Astutamente, alimentaba el crédito que,
más que generosamente, me otorgaba mi padre por mis presuntas habilidades
técnicas. Y aunque el Campeón tardó todavía unos cuantos años en ser arrumbado
en un rincón del pajar, donde, por cierto, lo he visto esta misma mañana, yo
intentaba, en cuanto surgía la ocasión, facilitar al máximo, hacerla amigable
que diríamos ahora, el acercamiento de la técnica a mi padre. Y viceversa. De
Tokio le traje un afilador eléctrico, marca Toshiba, pero él se empeñó en
seguir afilando los cuchillos de la matanza con el pedernal que siempre usó
para amolar la guadaña.
En otro viaje, le aporté un abrelatas
imantado que giraba sobre sí mismo con extrema facilidad y abría, en un abrir
de ojos, las panderetas de aguja en escabeche que tanto le gustan para
almorzar. No hay manera. Sigue usando un viejo cuchillo mellado que apenas
corta, pero a modo de cizalla, casi por la fuerza bruta, se las apaña para
destaparlas. Cuando en España no existían las desbrozadoras portátiles
eléctricas, lo más complicado no fue acomodarla en la maleta sino convencer al
quisquilloso aduanero de Barajas, le traje una para desbrozar la maleza de las
linderas en la huerta. Un día la usó y ahí sigue, metida en su reluciente caja
con extraños caracteres japoneses.
Hace un par de años, ya le cuesta
demasiado cimbrear la cintura con la fuerza suficiente como para mover con
agilidad la guadaña, le regalé un cortacésped, un modelo sencillo, para segar
la hierba del patio. Enchufar al alargador y hacerla rodar por el jardín, casi
un robot. Ahí sigue en su caja de cartón reciclado de Leroy Merlin.

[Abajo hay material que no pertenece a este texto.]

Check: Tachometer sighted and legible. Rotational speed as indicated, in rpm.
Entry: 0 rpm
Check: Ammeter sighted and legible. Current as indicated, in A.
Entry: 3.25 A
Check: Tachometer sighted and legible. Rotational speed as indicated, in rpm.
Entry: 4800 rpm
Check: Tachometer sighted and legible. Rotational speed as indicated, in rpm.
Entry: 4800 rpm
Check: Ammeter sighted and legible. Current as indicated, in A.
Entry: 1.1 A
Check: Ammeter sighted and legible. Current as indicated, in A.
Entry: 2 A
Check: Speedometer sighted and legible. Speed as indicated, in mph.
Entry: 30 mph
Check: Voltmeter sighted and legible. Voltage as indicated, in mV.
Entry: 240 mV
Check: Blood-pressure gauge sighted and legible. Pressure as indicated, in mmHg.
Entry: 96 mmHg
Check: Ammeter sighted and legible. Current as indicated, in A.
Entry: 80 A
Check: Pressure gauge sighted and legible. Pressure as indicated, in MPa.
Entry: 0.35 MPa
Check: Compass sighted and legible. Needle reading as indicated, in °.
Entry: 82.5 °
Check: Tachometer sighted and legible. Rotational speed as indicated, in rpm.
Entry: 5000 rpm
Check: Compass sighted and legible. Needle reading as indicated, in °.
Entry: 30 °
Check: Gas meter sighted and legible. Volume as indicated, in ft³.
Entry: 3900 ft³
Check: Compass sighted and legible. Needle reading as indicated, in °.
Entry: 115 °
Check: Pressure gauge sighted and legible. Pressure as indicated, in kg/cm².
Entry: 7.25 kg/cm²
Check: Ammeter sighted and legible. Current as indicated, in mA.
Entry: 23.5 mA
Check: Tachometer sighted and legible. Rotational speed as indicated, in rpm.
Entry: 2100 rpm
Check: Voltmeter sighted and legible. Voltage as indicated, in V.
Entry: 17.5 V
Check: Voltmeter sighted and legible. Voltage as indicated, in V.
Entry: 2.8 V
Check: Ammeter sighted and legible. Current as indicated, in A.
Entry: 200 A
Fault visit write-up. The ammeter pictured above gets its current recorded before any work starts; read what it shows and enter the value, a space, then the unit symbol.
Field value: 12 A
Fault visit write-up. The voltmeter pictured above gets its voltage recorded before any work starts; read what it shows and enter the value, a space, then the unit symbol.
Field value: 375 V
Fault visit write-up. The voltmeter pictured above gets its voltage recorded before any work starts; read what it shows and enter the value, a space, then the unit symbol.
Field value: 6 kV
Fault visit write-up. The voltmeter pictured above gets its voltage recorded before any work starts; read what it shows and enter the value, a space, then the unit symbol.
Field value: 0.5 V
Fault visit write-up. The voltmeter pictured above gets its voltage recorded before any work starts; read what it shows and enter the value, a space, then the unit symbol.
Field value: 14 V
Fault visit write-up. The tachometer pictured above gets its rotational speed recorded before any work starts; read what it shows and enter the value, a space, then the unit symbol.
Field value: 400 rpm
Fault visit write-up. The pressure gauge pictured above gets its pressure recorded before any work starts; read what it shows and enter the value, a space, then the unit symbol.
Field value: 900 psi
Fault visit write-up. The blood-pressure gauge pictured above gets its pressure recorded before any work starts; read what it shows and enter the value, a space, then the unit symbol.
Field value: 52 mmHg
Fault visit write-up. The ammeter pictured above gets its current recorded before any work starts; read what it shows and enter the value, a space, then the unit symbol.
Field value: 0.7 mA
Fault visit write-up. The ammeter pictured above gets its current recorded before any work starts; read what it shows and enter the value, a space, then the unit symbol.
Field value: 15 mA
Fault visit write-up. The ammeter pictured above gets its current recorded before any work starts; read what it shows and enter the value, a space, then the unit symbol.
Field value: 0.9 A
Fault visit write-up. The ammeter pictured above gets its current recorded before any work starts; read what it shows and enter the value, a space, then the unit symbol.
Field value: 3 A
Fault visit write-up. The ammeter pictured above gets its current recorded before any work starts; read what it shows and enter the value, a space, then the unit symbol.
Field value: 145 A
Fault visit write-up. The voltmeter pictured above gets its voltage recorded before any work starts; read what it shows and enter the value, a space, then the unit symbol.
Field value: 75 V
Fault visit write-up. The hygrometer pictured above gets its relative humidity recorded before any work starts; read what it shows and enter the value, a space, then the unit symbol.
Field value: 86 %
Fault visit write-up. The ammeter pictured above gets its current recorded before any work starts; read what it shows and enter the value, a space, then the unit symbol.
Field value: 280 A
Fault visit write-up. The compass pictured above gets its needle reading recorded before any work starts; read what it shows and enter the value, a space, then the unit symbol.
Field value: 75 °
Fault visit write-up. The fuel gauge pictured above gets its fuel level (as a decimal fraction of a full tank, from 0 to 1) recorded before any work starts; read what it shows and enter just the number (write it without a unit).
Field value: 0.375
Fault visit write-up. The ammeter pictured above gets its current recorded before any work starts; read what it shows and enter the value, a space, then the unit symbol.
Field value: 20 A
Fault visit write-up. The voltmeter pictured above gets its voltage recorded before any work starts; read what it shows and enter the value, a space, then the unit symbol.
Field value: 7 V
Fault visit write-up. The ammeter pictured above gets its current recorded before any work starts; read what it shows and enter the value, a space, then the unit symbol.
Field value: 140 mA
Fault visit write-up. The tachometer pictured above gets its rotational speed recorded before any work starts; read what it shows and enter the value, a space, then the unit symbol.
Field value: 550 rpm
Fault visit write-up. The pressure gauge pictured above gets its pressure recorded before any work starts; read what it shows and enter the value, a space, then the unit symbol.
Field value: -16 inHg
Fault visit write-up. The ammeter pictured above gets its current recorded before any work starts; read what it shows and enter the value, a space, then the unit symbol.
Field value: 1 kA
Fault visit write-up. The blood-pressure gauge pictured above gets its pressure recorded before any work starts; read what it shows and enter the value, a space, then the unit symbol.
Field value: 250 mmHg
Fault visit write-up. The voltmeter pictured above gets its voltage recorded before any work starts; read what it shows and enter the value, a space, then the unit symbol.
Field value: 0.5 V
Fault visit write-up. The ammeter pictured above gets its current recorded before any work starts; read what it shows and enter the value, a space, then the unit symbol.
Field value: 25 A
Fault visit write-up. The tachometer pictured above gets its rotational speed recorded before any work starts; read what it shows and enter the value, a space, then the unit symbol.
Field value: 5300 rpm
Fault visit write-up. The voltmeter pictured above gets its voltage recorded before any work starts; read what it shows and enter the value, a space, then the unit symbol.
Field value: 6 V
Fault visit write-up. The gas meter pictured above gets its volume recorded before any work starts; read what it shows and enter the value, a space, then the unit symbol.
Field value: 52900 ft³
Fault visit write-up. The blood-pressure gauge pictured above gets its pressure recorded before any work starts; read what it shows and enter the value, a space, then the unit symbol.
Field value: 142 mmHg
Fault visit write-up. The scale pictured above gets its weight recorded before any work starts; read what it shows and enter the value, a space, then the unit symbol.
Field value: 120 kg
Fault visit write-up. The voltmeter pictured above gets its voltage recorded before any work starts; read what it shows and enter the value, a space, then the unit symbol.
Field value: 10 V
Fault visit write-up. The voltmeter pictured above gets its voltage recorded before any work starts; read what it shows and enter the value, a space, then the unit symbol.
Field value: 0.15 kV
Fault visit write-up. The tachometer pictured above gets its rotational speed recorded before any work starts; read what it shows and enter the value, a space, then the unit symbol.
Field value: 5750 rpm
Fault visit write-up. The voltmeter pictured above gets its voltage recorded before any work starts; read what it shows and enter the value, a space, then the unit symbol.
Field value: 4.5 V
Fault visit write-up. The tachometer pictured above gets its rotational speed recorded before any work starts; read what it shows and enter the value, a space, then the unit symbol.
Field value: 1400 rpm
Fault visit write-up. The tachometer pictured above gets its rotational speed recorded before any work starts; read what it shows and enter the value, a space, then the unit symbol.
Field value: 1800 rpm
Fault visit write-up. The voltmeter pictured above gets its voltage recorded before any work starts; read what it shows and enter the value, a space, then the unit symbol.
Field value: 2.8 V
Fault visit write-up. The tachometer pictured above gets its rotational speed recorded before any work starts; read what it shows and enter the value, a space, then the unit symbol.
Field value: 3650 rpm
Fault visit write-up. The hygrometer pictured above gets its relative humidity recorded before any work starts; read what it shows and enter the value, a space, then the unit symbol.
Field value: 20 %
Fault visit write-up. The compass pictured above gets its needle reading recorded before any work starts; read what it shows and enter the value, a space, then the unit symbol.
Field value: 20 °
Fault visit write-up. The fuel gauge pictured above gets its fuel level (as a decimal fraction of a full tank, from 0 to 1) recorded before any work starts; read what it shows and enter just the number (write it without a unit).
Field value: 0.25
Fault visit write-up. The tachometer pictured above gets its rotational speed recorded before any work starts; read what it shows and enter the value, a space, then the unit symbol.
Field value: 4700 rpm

Así que no me extraña que cuando se
levanta por la mañana y advierte que estoy trabajando con un instrumento tan
extravagante como el iPad, pulsando la pantalla con los dedos, en un teclado
virtual, y dando órdenes al Siri incorpóreo, alojado en un servidor de Dakota
del Norte, murmura con recelo los buenos días. Cierra con temor reverencial la
puerta del cuarto de estar y sale al patio. Hemos recorrido un largo camino
desde la bujía del Campeón, pero, para él, tan enigmática e impenetrable le
resultaba entonces la Bosh engrasada del motor de riego como ahora el sistema
iOs 9.2.1 de Apple.
Leo como Tim Cook se niega a ceder los
entresijos de su sistema operativo al FBI. Desde la ventana observo a mi padre,
sobre el fondo de la tapia de adobe, mientras aplica, con serenidad y paciencia,
el dalle, sosegadamente, sobre la hierba del jardín. Inventado ya por los
escitas en el 500 a de C, al norte del Mar Caspio. Supongo que, a los 91 años, el
vértigo y las prisas de los progresos técnicos de la humanidad, incluidos
aquellos a los que uno nunca se ha encaramado, sólo representan vagas memorias
que apenas existieron. Ni el pasado, mucho menos el futuro, te acucian con el
sello de las urgencias o la modernidad. Desde luego, no a mi padre.